It was therefore with a sense of déjà vu that I followed Wolfhart Pannenberg’s spring 2001 tour of American colleges and universities. In that tour, he focused on the relation between science and religion and in particular on the role of contingency in the evolution of the biophysical universe. Thomas Oord, in the Templeton Foundation’s Research News [May 2001, p. 34] reports that Pannenberg began the conference “Evolution: Scientific and Theological Views,” held in St. Paul, Minnesota with the remark: “Concerning design, I wonder again and again why the dispute in this country over the doctrine of evolution is so obsessive.” Pannenberg was especially puzzled why this obsession with design should take root in America: “If you think of design as a plan to bring about something, then one should be aware, especially in this country, that this involves predeterminism. Because Americans are usually so apprehensive concerning the danger of determinism, I wonder why ‘design’ is so much in the focus of the discussion about the theory of evolution.”

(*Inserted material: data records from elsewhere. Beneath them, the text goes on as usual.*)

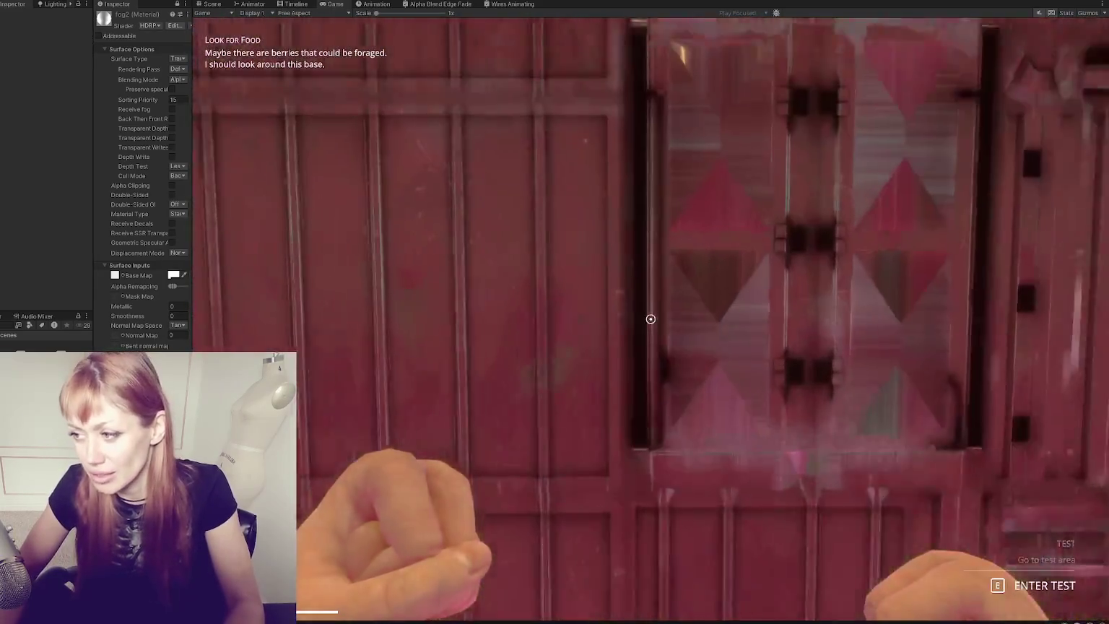
key(e)
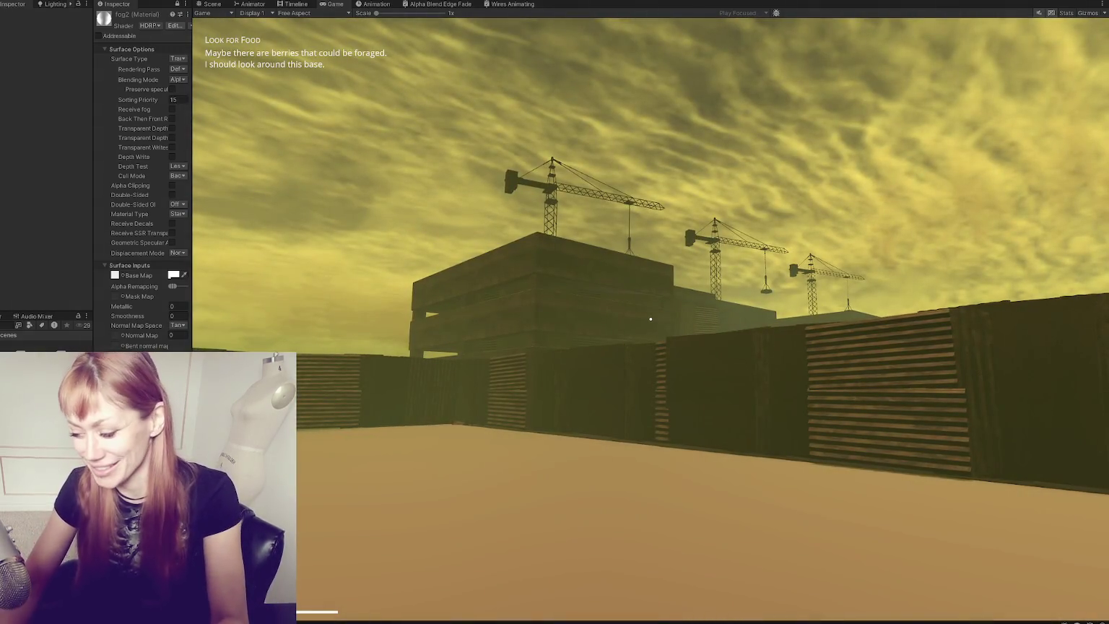
key(w)
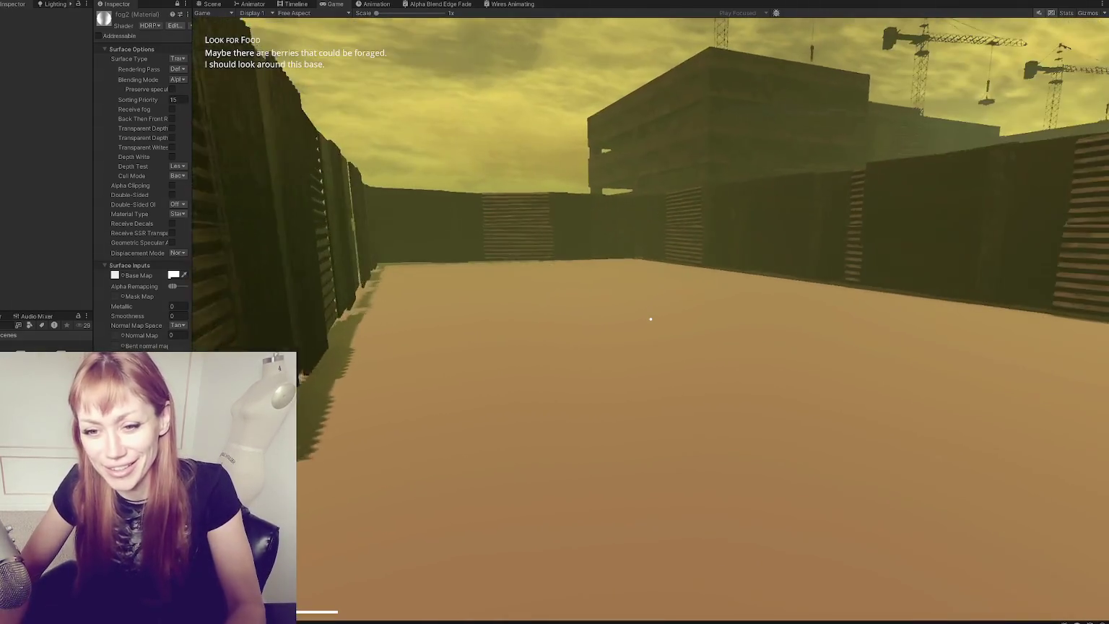
key(w)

I want, in this essay, to try to answer Pannenberg’s puzzlement (though answering Peacocke’s dismissiveness is a lost cause). The short answer to Pannenberg’s puzzlement is this: Science itself will not allow the design problem to go away. It is important to understand that design in its present resurgence is not a project in natural theology (see my last article for Metaviews: “Is Intelligent Design a Form of Natural Theology?”). In particular, design is not wedded to a 17th or 18th century conception of God as a rational object, single subject, or first cause. All that design in its present American incarnation is wedded to is that telic processes operate in nature and that these processes are empirically detectable and not reducible to blind, unbroken natural laws (what Jacques Monod referred to as chance and necessity). The ultimate source behind such processes is not at issue.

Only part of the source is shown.